All in all, whether guided by the stars or by imperial roads, the Greeks and the Romans did well in preparing the way to geographic knowledge of worlds known and unknown, real and imaginary. They anticipated modern concepts of mapmaking: anything that can be spatially conceived can be mapped.
The most influential of the ancient Greeks was Claudium Ptolemy, the foremost scholar at the Alexandria library in the second century A.D. Two of his books, one on astronomy, and another on geography, were finally translated into Latin in the Middle Ages.

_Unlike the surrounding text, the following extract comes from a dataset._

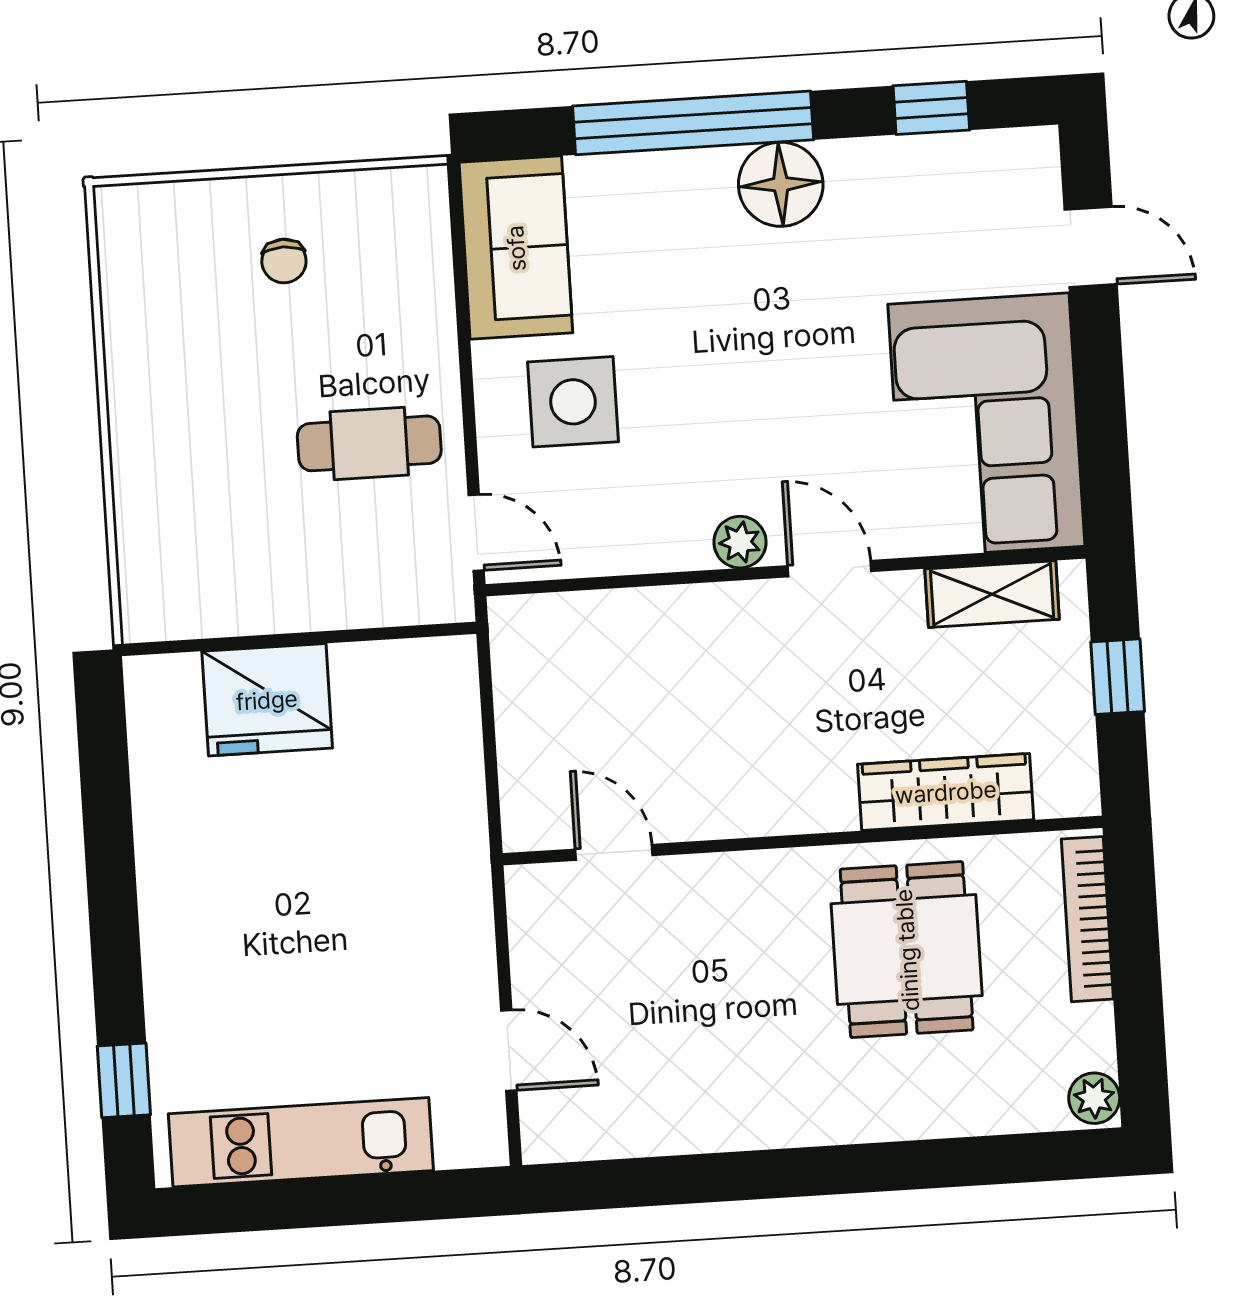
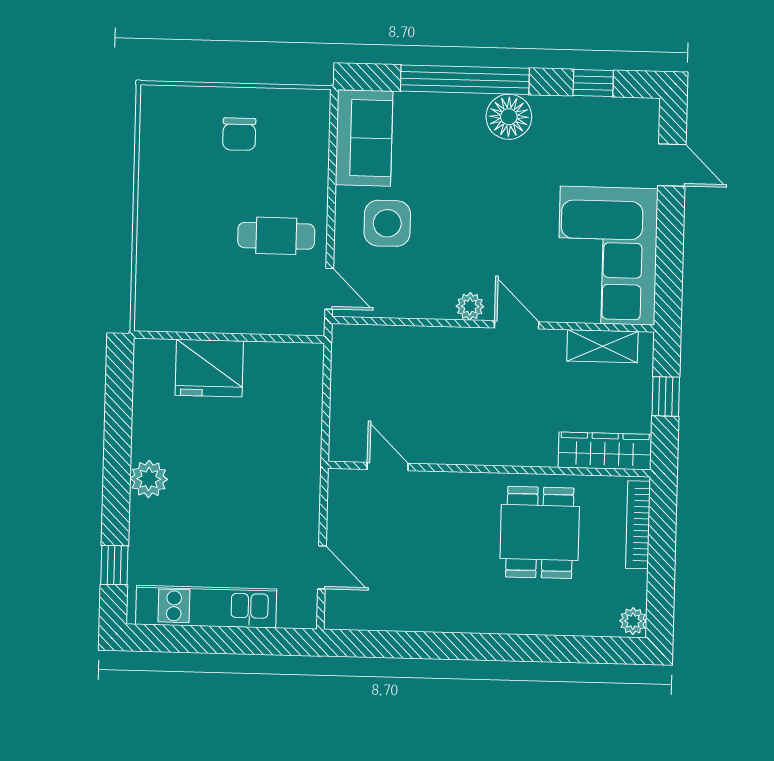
chair: (284, 261) -> (239, 134), width x1.37, depth x1.37
wardrobe: (946, 792) -> (605, 451), moved
plant: (173, 915) -> (149, 479), added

Notes accompanying the exhibition point out that Ptolemy’s “Geographia” provided ample information on locations of ancient lands and cities, enabling Renaissance cartographers to prepare the first fairly modern world maps, the “Mappa mundi” style that was followed for the next couple of centuries. The maps were decorated with the eight classical headwinds; symbols taken from Aristotle’s conception of the primary elements of fire, earth, water and air; and a scattering of zodiac signs around the edges.
Even Ptolemy’s errors were influential. Instead of sticking to Eratosthenes’ more accurate estimate of Earth’s size, Ptolemy handed down a serious underestimate that later apparently emboldened Columbus to think he could sail west to reach China or Japan.
Instead, he reached landfall in what became known as the West Indies — about the distance from Europe that Ptolemy had led him to expect, but with no “Grand Khan” in sight.
So it was perhaps no coincidence that the rediscovery of Greco-Roman geography fostered the age of Western exploration. After 1492, there were new worlds to measure and map. Within two centuries, exhibition notes remind us, “the primacy of ancient geographic knowledge and mapping conventions came to an end.”
New discoveries and technologies had made Greco-Roman geography obsolete. But its influence helped shape the way we still look at the world.